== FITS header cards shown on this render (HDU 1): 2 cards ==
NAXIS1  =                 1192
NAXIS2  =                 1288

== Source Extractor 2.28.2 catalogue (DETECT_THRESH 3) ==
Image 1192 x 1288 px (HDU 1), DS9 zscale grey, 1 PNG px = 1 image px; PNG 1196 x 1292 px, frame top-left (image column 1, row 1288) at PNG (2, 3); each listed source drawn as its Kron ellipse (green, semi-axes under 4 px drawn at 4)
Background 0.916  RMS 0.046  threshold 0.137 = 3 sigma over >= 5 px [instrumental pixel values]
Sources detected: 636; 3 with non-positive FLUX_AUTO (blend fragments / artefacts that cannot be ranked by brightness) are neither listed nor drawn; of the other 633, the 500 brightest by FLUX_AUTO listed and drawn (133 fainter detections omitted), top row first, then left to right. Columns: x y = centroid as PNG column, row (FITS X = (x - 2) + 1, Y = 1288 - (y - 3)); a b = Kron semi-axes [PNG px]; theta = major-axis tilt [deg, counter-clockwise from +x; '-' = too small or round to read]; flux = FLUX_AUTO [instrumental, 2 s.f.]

##########

Turn every line of the listing above into a Markdown table with the columns Row and Text. Number the rows and skip blank lines.

| Row | Text |
|---|---|
| 1 | == FITS header cards shown on this render (HDU 1): 2 cards == |
| 2 | NAXIS1  =                 1192 |
| 3 | NAXIS2  =                 1288 |
| 4 | == Source Extractor 2.28.2 catalogue (DETECT_THRESH 3) == |
| 5 | Image 1192 x 1288 px (HDU 1), DS9 zscale grey, 1 PNG px = 1 image px; PNG 1196 x 1292 px, frame top-left (image column 1, row 1288) at PNG (2, 3); each listed source drawn as its Kron ellipse (green, semi-axes under 4 px drawn at 4) |
| 6 | Background 0.916  RMS 0.046  threshold 0.137 = 3 sigma over >= 5 px [instrumental pixel values] |
| 7 | Sources detected: 636; 3 with non-positive FLUX_AUTO (blend fragments / artefacts that cannot be ranked by brightness) are neither listed nor drawn; of the other 633, the 500 brightest by FLUX_AUTO listed and drawn (133 fainter detections omitted), top row first, then left to right. Columns: x y = centroid as PNG column, row (FITS X = (x - 2) + 1, Y = 1288 - (y - 3)); a b = Kron semi-axes [PNG px]; theta = major-axis tilt [deg, counter-clockwise from +x; '-' = too small or round to read]; flux = FLUX_AUTO [instrumental, 2 s.f.] |